The U.S. Food and Drug Administration has given its approval for Lenmeldy (atidarsagene autotemcel), marking the first-ever FDA-sanctioned gene therapy designated for treating children with pre-symptomatic late infantile, pre-symptomatic early juvenile, or early symptomatic early juvenile metachromatic leukodystrophy (MLD).


MLD is a rare and incapacitating genetic disorder impacting the brain and nervous system, resulting from a deficiency in arylsulfatase A (ARSA) enzyme, leading to an accumulation of sulfatides in cells. This buildup causes severe damage to both the central and peripheral nervous systems, leading to motor and cognitive function loss and early mortality. Roughly one in every 40,000 individuals in the United States is estimated to be affected by MLD, with no existing cure. Standard treatment usually revolves around providing supportive care and managing symptoms.

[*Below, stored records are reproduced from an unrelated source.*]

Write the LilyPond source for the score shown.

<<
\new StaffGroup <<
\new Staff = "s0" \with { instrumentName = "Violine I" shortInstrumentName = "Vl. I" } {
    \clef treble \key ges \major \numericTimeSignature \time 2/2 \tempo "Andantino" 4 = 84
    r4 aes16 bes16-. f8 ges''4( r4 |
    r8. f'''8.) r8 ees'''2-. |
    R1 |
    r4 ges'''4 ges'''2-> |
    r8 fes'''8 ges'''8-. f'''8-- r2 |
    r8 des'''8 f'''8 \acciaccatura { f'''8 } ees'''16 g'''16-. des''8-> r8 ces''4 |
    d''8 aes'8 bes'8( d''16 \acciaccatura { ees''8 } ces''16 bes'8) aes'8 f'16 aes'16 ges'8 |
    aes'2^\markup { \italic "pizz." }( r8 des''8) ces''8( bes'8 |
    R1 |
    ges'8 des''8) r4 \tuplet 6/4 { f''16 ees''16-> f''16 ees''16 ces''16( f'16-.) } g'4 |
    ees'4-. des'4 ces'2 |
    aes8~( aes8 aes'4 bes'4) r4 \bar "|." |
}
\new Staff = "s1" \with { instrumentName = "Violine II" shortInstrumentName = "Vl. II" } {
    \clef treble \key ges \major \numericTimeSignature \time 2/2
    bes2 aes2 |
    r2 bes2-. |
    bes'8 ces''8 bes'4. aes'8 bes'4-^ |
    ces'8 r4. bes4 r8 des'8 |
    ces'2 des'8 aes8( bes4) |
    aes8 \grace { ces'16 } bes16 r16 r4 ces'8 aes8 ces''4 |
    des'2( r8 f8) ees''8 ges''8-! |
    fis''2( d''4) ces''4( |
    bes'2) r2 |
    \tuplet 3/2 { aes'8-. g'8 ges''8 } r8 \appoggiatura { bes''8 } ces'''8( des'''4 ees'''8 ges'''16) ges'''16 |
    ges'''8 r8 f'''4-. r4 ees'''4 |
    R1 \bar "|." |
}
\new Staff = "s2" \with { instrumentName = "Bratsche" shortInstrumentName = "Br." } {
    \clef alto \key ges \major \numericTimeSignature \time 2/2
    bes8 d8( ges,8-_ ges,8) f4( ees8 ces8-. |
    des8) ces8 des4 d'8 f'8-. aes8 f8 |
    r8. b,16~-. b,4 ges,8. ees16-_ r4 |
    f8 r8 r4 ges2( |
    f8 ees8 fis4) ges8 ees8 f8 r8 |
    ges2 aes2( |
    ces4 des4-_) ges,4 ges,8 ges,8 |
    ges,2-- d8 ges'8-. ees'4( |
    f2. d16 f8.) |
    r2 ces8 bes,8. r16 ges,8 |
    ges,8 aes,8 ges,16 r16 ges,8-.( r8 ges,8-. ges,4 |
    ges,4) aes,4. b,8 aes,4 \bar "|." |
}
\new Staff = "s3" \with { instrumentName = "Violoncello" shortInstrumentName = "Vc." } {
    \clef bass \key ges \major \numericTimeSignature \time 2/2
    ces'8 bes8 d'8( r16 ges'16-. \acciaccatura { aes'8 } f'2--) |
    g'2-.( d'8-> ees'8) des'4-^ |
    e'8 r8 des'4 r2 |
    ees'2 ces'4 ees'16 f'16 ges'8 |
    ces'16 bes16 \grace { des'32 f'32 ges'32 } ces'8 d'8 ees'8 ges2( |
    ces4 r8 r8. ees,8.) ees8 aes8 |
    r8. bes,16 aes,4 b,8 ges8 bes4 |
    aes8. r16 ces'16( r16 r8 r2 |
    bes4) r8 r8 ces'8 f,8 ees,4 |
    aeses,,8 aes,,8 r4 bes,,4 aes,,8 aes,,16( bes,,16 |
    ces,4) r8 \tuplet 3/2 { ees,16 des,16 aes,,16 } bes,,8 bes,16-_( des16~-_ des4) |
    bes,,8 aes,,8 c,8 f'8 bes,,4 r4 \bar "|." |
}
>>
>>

Lenmeldy is a personalized, one-time infusion composed of the patient's own hematopoietic (blood) stem cells (HSCs), which have been genetically altered to contain functional copies of the ARSA gene. Stem cells are harvested from the patient and genetically modified by introducing a functional ARSA gene copy. These modified stem cells are then transplanted back into the patient's body, where they attach and proliferate within the bone marrow. The modified stem cells generate myeloid (immune) cells that produce the ARSA enzyme, aiding in breaking down the harmful sulfatide accumulation and potentially halting MLD progression. Prior to treatment, patients must undergo high-dose chemotherapy to clear out bone marrow cells, allowing for the infusion of modified cells in Lenmeldy.


The safety and efficacy of Lenmeldy were evaluated based on data from 37 children who received the treatment in two single-arm, open-label clinical trials and through an expanded access program. Treated children were compared to untreated children (control group) from a natural history perspective. The primary efficacy endpoint was severe motor impairment-free survival, defined as the time from birth to the first occurrence of mobility loss, loss of independent sitting, or death. In children with MLD, Lenmeldy treatment substantially decreased the risk of severe motor impairment or death compared to untreated children. All pre-symptomatic late infantile MLD children treated with Lenmeldy survived until the age of 6, contrasting with only 58% of the natural history group. At 5 years of age, 71% of treated children could walk independently. Additionally, 85% of treated children exhibited normal language and performance IQ scores, a phenomenon not observed in untreated children. Furthermore, children with pre-symptomatic early juvenile and early symptomatic early juvenile MLD showed a slowdown in disease progression, both motor and cognitive.


The most prevalent side effects of Lenmeldy include fever, low white blood cell count, mouth sores, respiratory infections, rash, medical line infections, viral infections, gastrointestinal infections, and liver enlargement.


Post-Lenmeldy infusion, patients should undergo monitoring for neutrophil counts and potential delayed platelet engraftment until engraftment is achieved. Lenmeldy treatment may lead to blood clot formation or encephalitis (brain tissue swelling). While there's a possible risk of blood cancer associated with this therapy, no instances have been observed in Lenmeldy-treated patients. Individuals receiving this treatment should undergo lifelong monitoring for hematologic malignancies, including annual complete blood count (with differential) assessments and integration site analysis for at least 15 years post-treatment.


The Lenmeldy application received Priority Review, Orphan Drug, Rare Pediatric Disease, and Regenerative Medicine Advanced Therapy (RMAT) designations.